Would you say that, keeping in mind the pre-requisite... constant power throughout. It seems that the force would have to be changingso there is constant power throughout, and mass is also constant. Velocities are known, and the time to accelerate into that velocity is known.

If the power remains constant, then it means that every instance, has the same power I would say logically speaking.Especially when we lock the power at a constant value. And we lock the instant velocities which were given for us (v0, and v1). Evidently the bicyclists mass would also not change much during the physical exertion of cycling at least in these short instances.

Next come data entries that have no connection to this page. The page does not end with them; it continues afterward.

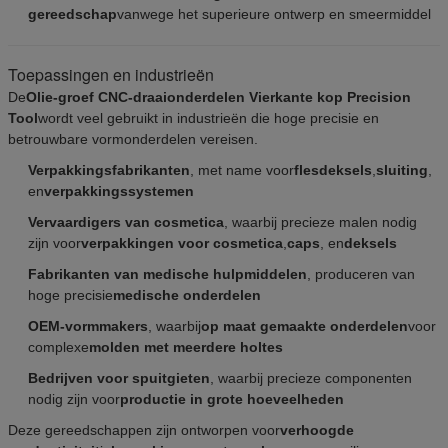
gereedschap
vanwege het superieure ontwerp en smeermiddel
Toepassingen en industrieën
De
Olie-groef CNC-draaionderdelen Vierkante kop Precision
Tool
wordt veel gebruikt in industrieën die hoge precisie en
betrouwbare vormonderdelen vereisen.
Verpakkingsfabrikanten
, met name voor
flesdeksels
,
sluiting
,
en
verpakkingssystemen
Vervaardigers van cosmetica
, waarbij precieze malen nodig
zijn voor
verpakkingen voor cosmetica
,
caps
, en
deksels
Fabrikanten van medische hulpmiddelen
, produceren van
hoge precisie
medische onderdelen
OEM-vormmakers
, waarbij
op maat gemaakte onderdelen
voor
complexe
molden met meerdere holtes
Bedrijven voor spuitgieten
, waarbij precieze componenten
nodig zijn voor
productie in grote hoeveelheden
Deze gereedschappen zijn ontworpen voor
verhoogde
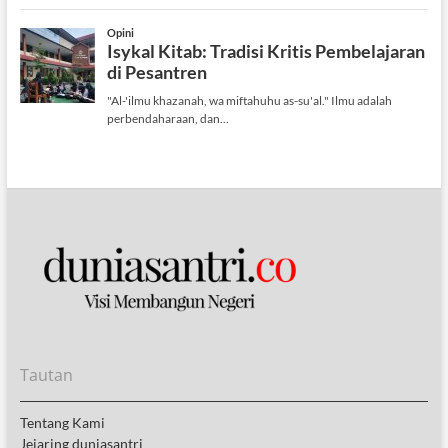
Tautan
Tentang Kami
Jejaring duniasantri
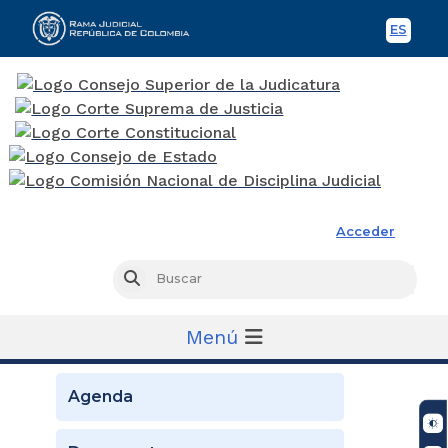
ES
Spani
Rama Judicial
Acceder
Busc
Buscar
Menú
Agenda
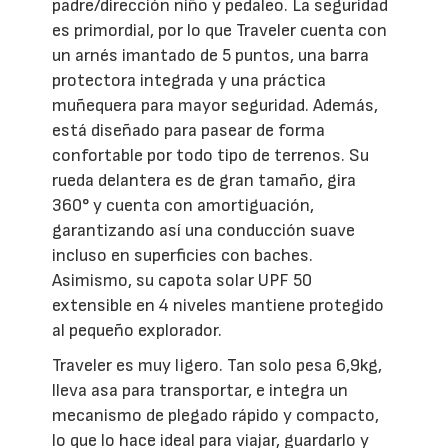
padre/dirección niño y pedaleo. La seguridad
es primordial, por lo que Traveler cuenta con
un arnés imantado de 5 puntos, una barra
protectora integrada y una práctica
muñequera para mayor seguridad. Además,
está diseñado para pasear de forma
confortable por todo tipo de terrenos. Su
rueda delantera es de gran tamaño, gira
360° y cuenta con amortiguación,
garantizando así una conducción suave
incluso en superficies con baches.
Asimismo, su capota solar UPF 50
extensible en 4 niveles mantiene protegido
al pequeño explorador.
Traveler es muy ligero. Tan solo pesa 6,9kg,
lleva asa para transportar, e integra un
mecanismo de plegado rápido y compacto,
lo que lo hace ideal para viajar, guardarlo y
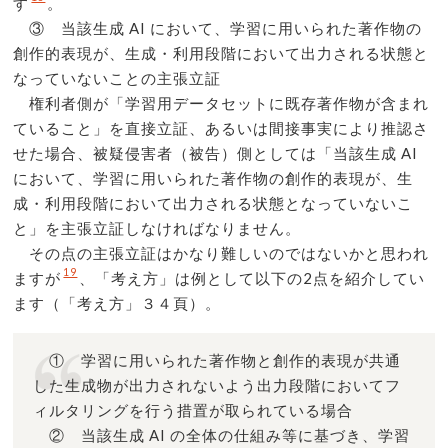
す
。
③ 当該生成 AI において、学習に用いられた著作物の
創作的表現が、生成・利用段階において出力される状態と
なっていないことの主張立証
権利者側が「学習用データセットに既存著作物が含まれ
ていること」を直接立証、あるいは間接事実により推認さ
せた場合、被疑侵害者（被告）側としては「当該生成 AI
において、学習に用いられた著作物の創作的表現が、生
成・利用段階において出力される状態となっていないこ
と」を主張立証しなければなりません。
その点の主張立証はかなり難しいのではないかと思われ
19
ますが
、「考え方」は例として以下の2点を紹介してい
ます（「考え方」３４頁）。
① 学習に用いられた著作物と創作的表現が共通
した生成物が出力されないよう出力段階においてフ
ィルタリングを行う措置が取られている場合
② 当該生成 AI の全体の仕組み等に基づき、学習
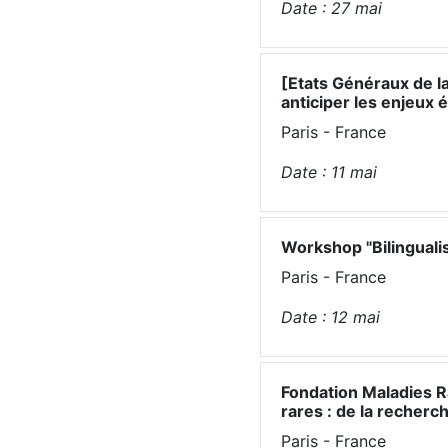
Date :
27
mai
[Etats Généraux de la
anticiper les enjeux 
Paris - France
Date :
11
mai
Workshop "Bilinguali
Paris - France
Date :
12
mai
Fondation Maladies R
rares : de la recherc
Paris - France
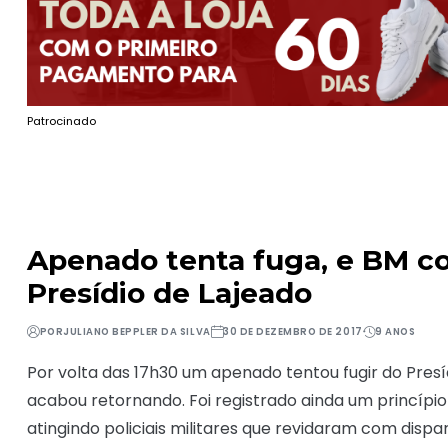
Patrocinado
Apenado tenta fuga, e BM con
Presídio de Lajeado
POR
JULIANO BEPPLER DA SILVA
30 DE DEZEMBRO DE 2017
9 ANOS
Por volta das 17h30 um apenado tentou fugir do Presíd
acabou retornando. Foi registrado ainda um princípio
atingindo policiais militares que revidaram com dispa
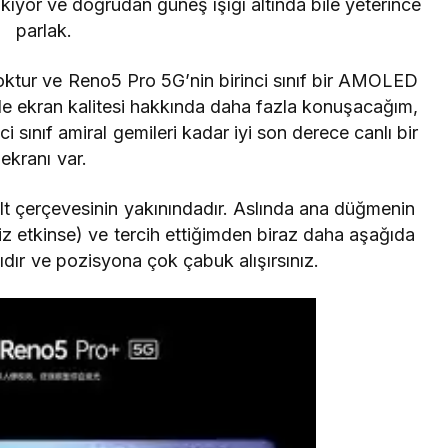
çıkıyor ve doğrudan güneş ışığı altında bile yeterince
parlak.
yoktur ve Reno5 Pro 5G’nin birinci sınıf bir AMOLED
 ekran kalitesi hakkında daha fazla konuşacağım,
i sınıf amiral gemileri kadar iyi son derece canlı bir
ekranı var.
lt çerçevesinin yakınındadır.
Aslında ana düğmenin
 etkinse) ve tercih ettiğimden biraz daha aşağıda
ıdır ve pozisyona çok çabuk alışırsınız.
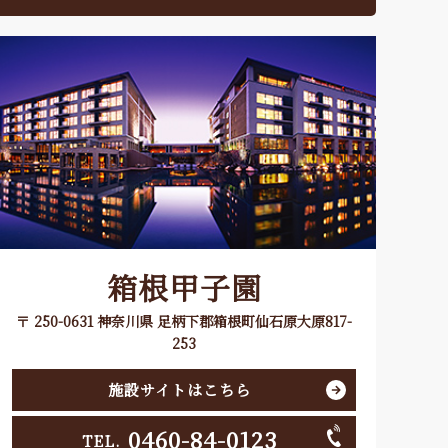
箱根甲子園
〒 250-0631 神奈川県 足柄下郡箱根町仙石原大原817-
253
施設サイトはこちら
0460-84-0123
TEL.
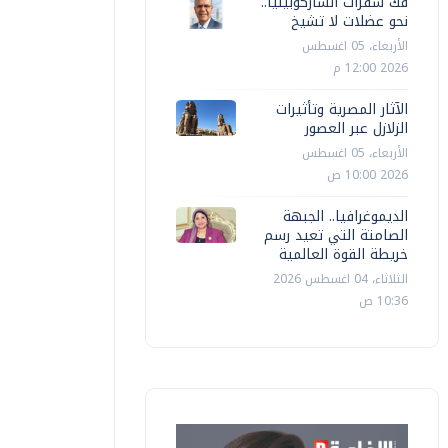
فك شفرات الساركوبينيا..
نحو عضلات لا تشيخ
الأربعاء، 05 اغسطس
2026 12:00 م
محافظات
محافظات
الآثار المصرية وتأثيرات
ئيس الوزراء يتفقد وحدة المكتبة
الصحة تكث
الزلازل عبر العصور
لمتنقلة بقرية شمّا بمركز أشمون
لمواجهة آ
الأربعاء، 05 اغسطس
2026 10:00 ص
ممدوح عزوز
الثلاثاء، 30 سبتمبر 2025 06:46 م
سماء المنيا
الديموغرافيا.. الجبهة
الصامتة التي تعيد رسم
خريطة القوة العالمية
الثلاثاء، 04 اغسطس 2026
10:36 ص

## 1. How do you calculate acceleration in a kinematics problem?

In a kinematics problem, acceleration can be calculated by dividing the change in velocity by the change in time. This can be represented by the equation acceleration = (final velocity - initial velocity) / time.

## 2. What is the difference between average and instantaneous acceleration?

Average acceleration is the overall change in velocity over a certain time period, while instantaneous acceleration is the acceleration at a specific moment in time. Average acceleration can be calculated using the final and initial velocities, while instantaneous acceleration requires the use of calculus to find the derivative of the velocity function.

## 3. How does acceleration affect an object's motion in a kinematics problem?

Acceleration is a measure of how quickly an object's velocity is changing. In kinematics problems, acceleration can either cause an object to speed up, slow down, or change direction. This change in motion can be represented by the acceleration vector, which includes both the magnitude and direction of the acceleration.

## 4. What is the role of time in kinematics problems involving acceleration?

Time is a crucial factor in kinematics problems involving acceleration. Acceleration is a rate of change over time, so the amount of time an object experiences acceleration will determine the overall change in its velocity. Additionally, time can be used to calculate the displacement of an object using the equation displacement = (initial velocity * time) + (1/2 * acceleration * time^2).

## 5. Can acceleration be negative in a kinematics problem?

Yes, acceleration can be negative in a kinematics problem. Negative acceleration, also known as deceleration or retardation, occurs when an object's velocity decreases over time. This can happen when an object is slowing down in the direction of its motion or when an object is speeding up in the opposite direction of its motion.